It takes a dim view of the warrants though:

 _The large number of warrants issued by the court, by any count, is due
exclusively to the fact that the court uses arrest warrants and the threat of
arrest as its primary tool for collecting outstanding fines for municipal code
violations. With extremely limited exceptions, every warrant issued by the
Ferguson municipal court was issued because: 1) a person missed consecutive
court appearances, or 2) a person missed a single required fine payment as
part of a payment plan. Under current court policy, the court issues a warrant
in every case where either of those circumstances arises — regardless of the
severity of the code violation that the case involves. Indeed, the court
rarely issues a warrant for any other purpose. FPD does not request arrest or
any other kind of warrants from the Ferguson municipal court ; in fact, FPD
officers told us that they have been instructed not to file warrant
applications with the municipal court because the court does not have the
capacity to consider them._

------
spiritplumber
[http://www.dailykos.com/story/2004/10/28/65946/-Voter-
suppre...](http://www.dailykos.com/story/2004/10/28/65946/-Voter-suppression-
time)

Must make it easier to get people to not vote... (I know, link goes to an old
story, but it happens every presidential election)

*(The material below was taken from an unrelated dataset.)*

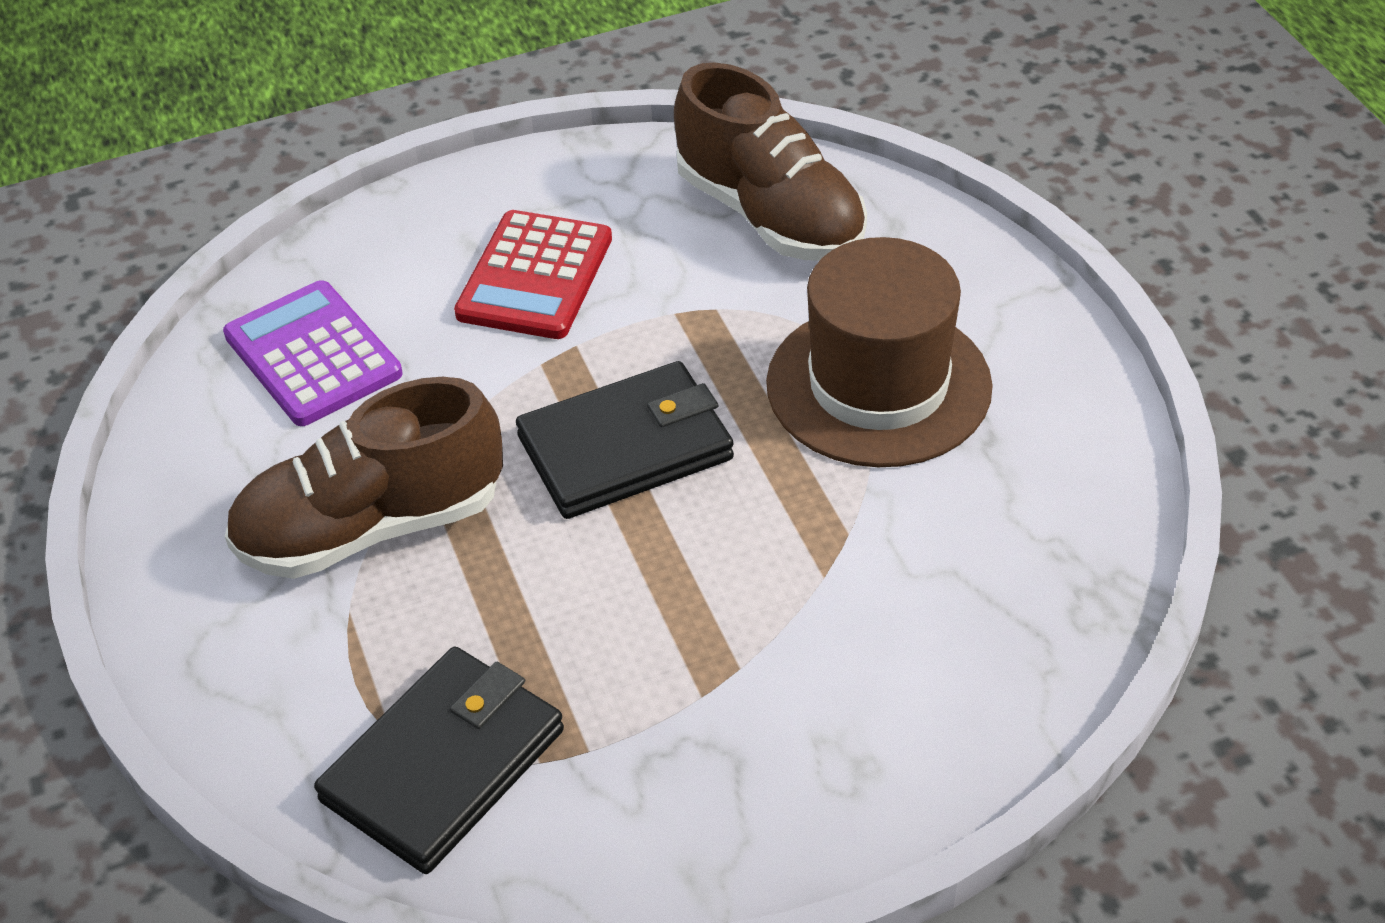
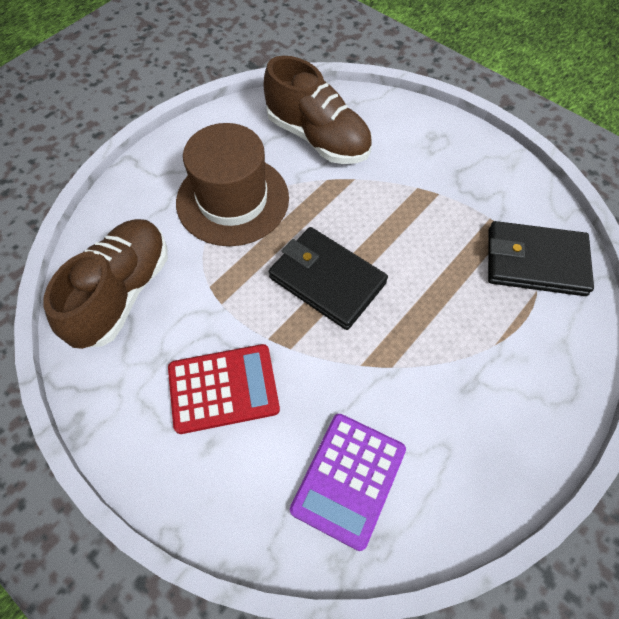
camera: 120 degrees left, 15 degrees up
(371, 527) = (444, 365): brown shoe -> brown shoe (318, 138)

I do have to wonder how representative Fergusin's leadership is of its
electorate.

------
Fizzadar
Unbelievable, absolutely disgraceful, I have no words. The entire justice
system of Ferguson should be closed down with immediate effect, as it appears
corrupt & racist from the police on the street through to the courts.

------
FrankenPC
I can't imagine living like that. Trapped in a prison with invisible walls.